Supplied records
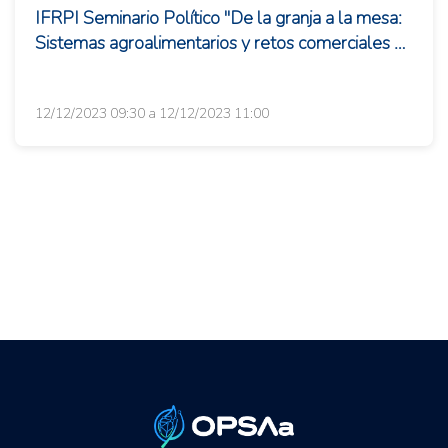
IFRPI Seminario Político "De la granja a la mesa:
Sistemas agroalimentarios y retos comerciales en
el Cono Sur"
12/12/2023 09:30 a 12/12/2023 11:00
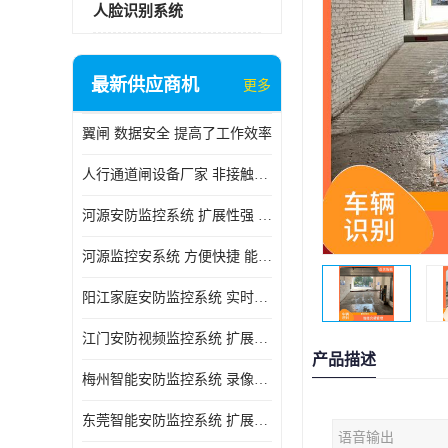
人脸识别系统
最新供应商机
更多
翼闸 数据安全 提高了工作效率
人行通道闸设备厂家 非接触性 对用户的隐私更加尊重
河源安防监控系统 扩展性强 能够长时间稳定运行
河源监控安系统 方便快捷 能够长时间稳定运行
阳江家庭安防监控系统 实时监控 可以随时回放录像
江门安防视频监控系统 扩展性强 能够长时间稳定运行
产品描述
梅州智能安防监控系统 录像存储 多通道监控
东莞智能安防监控系统 扩展性强 可以随时回放录像
语音输出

Your assignment
Extract, verbatim and alone, the lines from the line that contains "12/12/2023 09:30 a 12/12/2023 11:00" to the last line of the records, inclusive; drop any picture.

Answer section
12/12/2023 09:30 a 12/12/2023 11:00
人脸识别系统
最新供应商机
更多
翼闸 数据安全 提高了工作效率
人行通道闸设备厂家 非接触性 对用户的隐私更加尊重
河源安防监控系统 扩展性强 能够长时间稳定运行
河源监控安系统 方便快捷 能够长时间稳定运行
阳江家庭安防监控系统 实时监控 可以随时回放录像
江门安防视频监控系统 扩展性强 能够长时间稳定运行
产品描述
梅州智能安防监控系统 录像存储 多通道监控
东莞智能安防监控系统 扩展性强 可以随时回放录像
语音输出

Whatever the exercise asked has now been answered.